York President and Vice-Chancellor Lorna R. Marsden appealed to Canada’s federal, provincial and municipal governments Thursday to make clear and positive commitments to future funding for postsecondary education and thereby recognize the “seed-corn role” that university graduates play in the future of society.
Speaking to members of Toronto’s Empire Club, Marsden said deterioration in the quality of education at all of Ontario’s 18 universities came at a time when “the country and the province focused almost exclusively on debt and deficit reduction and health care”.
Right: Lorna R. Marsden, York president and vice-chancellor, speaks to members of the Empire Club in Toronto
“Highly talented faculty have fled to other jurisdictions with better research facilities, smaller class sizes and greater public interest in their work,” said Marsden.
The talk at the Empire Club luncheon by Marsden and Rick Miner, president of Seneca College, came as universities and colleges await a response to the report on postsecondary education for the Ontario government by former premier Bob Rae, released in February. Marsden commended the report, urging government to consider recommendations for “keeping up the strength of faculty and facilities.”
The appeal comes as the provincial government prepares to announce its 2005-2006 budget. Marsden urged the provincial government to “give students hope for an education that makes them competitive in the North American and global economies” by considering “a long-term plan for universities, a reorientation of spending to invest in students, and a commitment to work with other levels of government to drive additional commitments to the rising generations” of students.
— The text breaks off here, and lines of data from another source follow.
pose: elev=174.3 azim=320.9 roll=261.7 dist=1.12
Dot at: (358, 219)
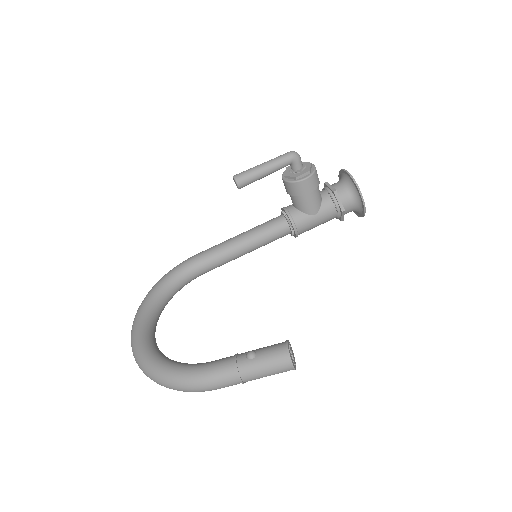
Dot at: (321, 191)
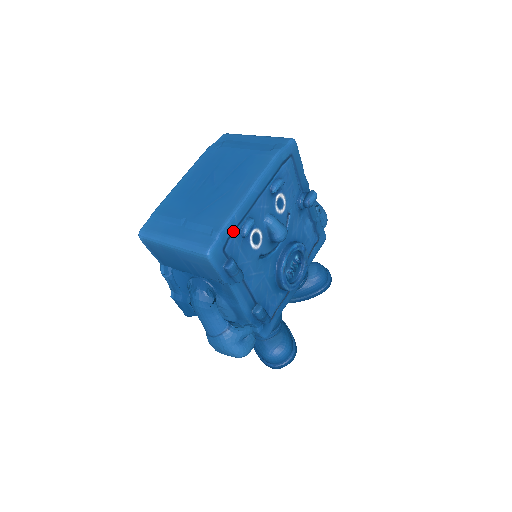
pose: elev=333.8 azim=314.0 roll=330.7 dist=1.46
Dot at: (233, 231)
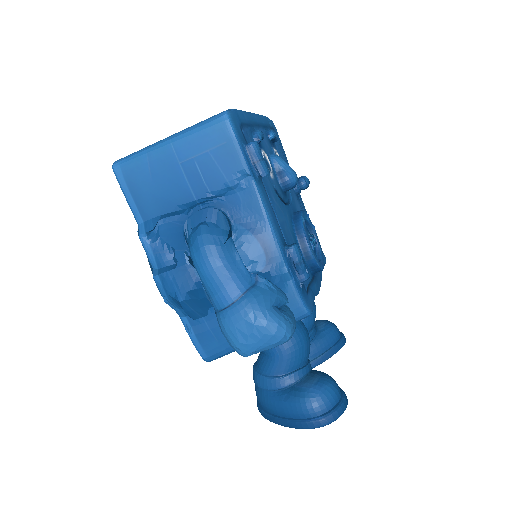
Dot at: (245, 125)
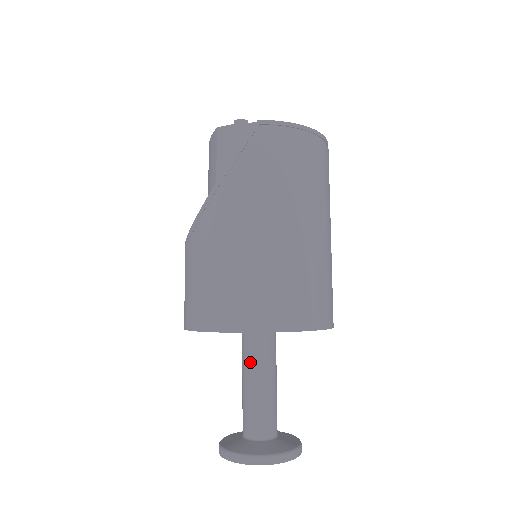
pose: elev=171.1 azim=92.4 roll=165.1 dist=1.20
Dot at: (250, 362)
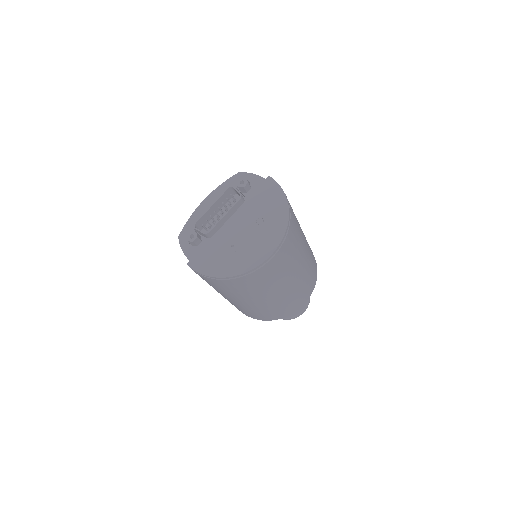
Dot at: occluded
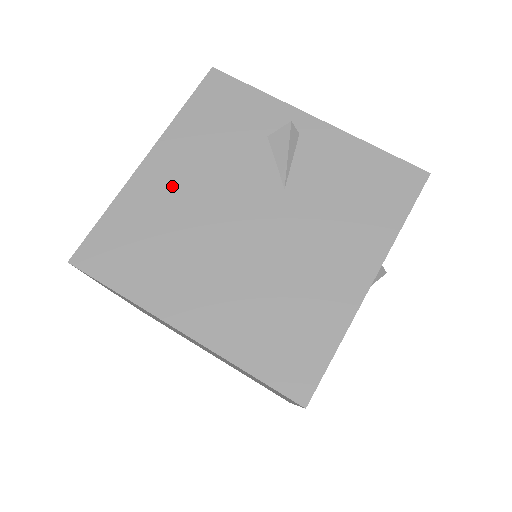
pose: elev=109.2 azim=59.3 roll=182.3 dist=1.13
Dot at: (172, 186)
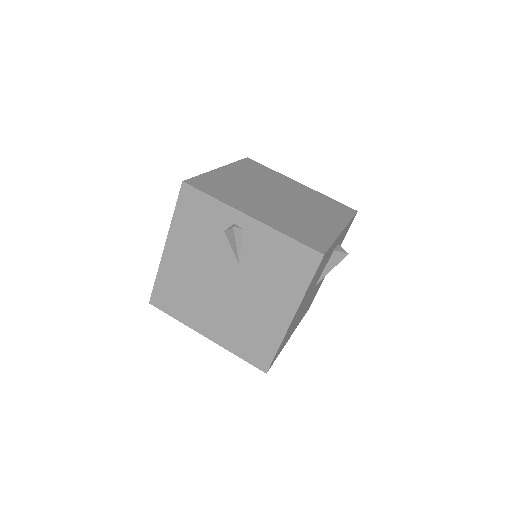
Dot at: (182, 264)
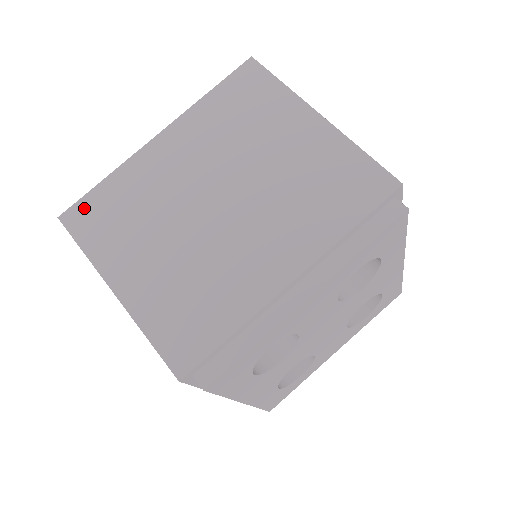
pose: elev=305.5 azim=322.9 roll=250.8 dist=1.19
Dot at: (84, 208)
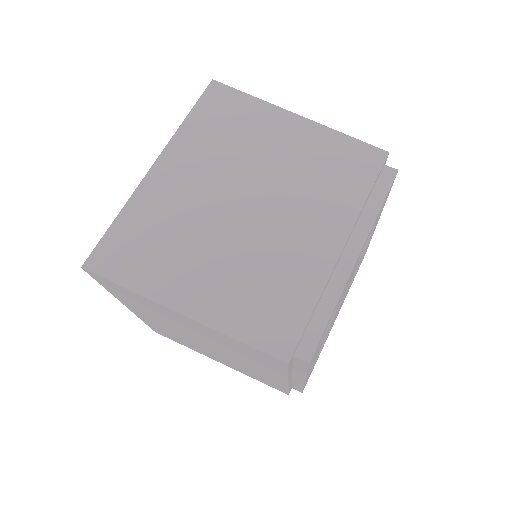
Dot at: (108, 250)
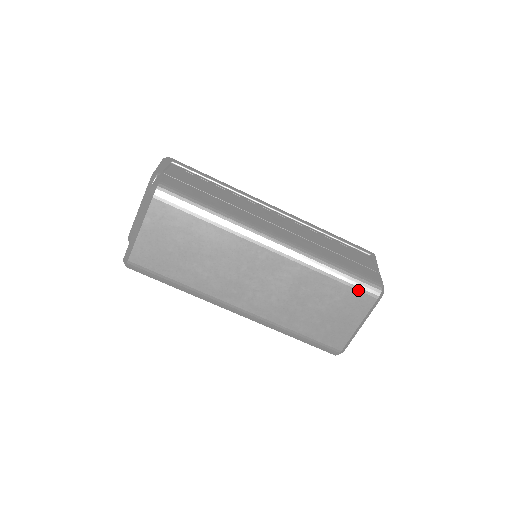
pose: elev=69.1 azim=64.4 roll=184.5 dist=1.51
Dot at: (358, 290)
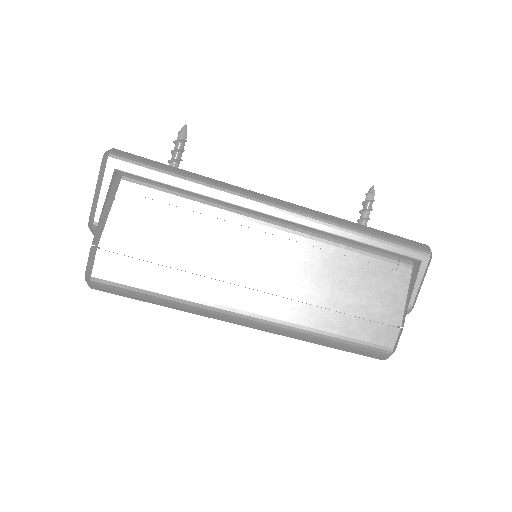
Dot at: occluded
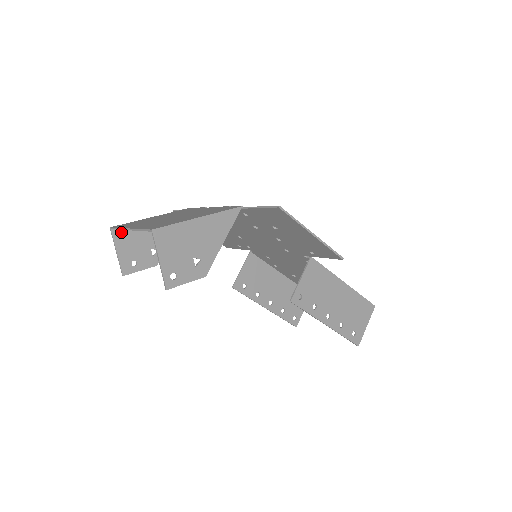
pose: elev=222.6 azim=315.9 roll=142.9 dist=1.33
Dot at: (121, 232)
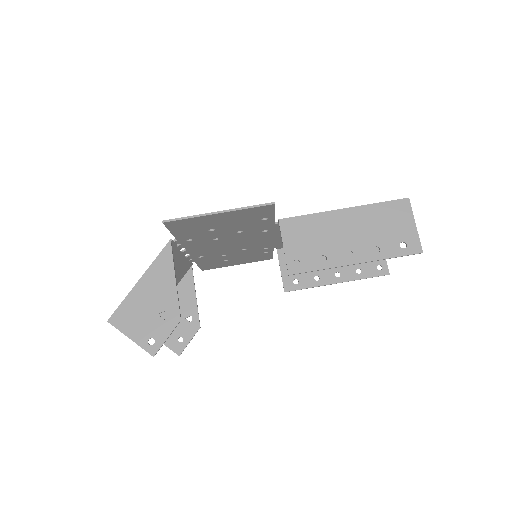
Dot at: occluded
Calling the Rae report a “cogent case for better funding”, Marsden said “it is not by accident that both applications and enrolments in university have been growing in Ontario way beyond the spaces needed for the double cohort. Students and their families know that a university degree improves the quality, the length and the rewards of their lives.”
Citing lower per-capita funding than other provinces and the replacement of grants with student loans, Marsden also said that, in Ontario, “we have been letting our students and potential students down badly.”
Rae, she said, made an “excellent, detailed case for more and better funding for all students and for restoring the Ontario Student Opportunity Trust Fund – a plan of matching grants from those generous citizens who donate to scholarships and bursaries.”
Looking forward to York’s 50th anniversary in 2009, Marsden said that by then, “we hope, we believe, that the impact of the Rae Review will have been realized: that our faculty will be even stronger, that our interdisciplinary commitments will be recognized for what they are – important to our students and the communities in which our graduates will work and live…and that Ontario universities will once again be competitive not only across Canada but around the globe.”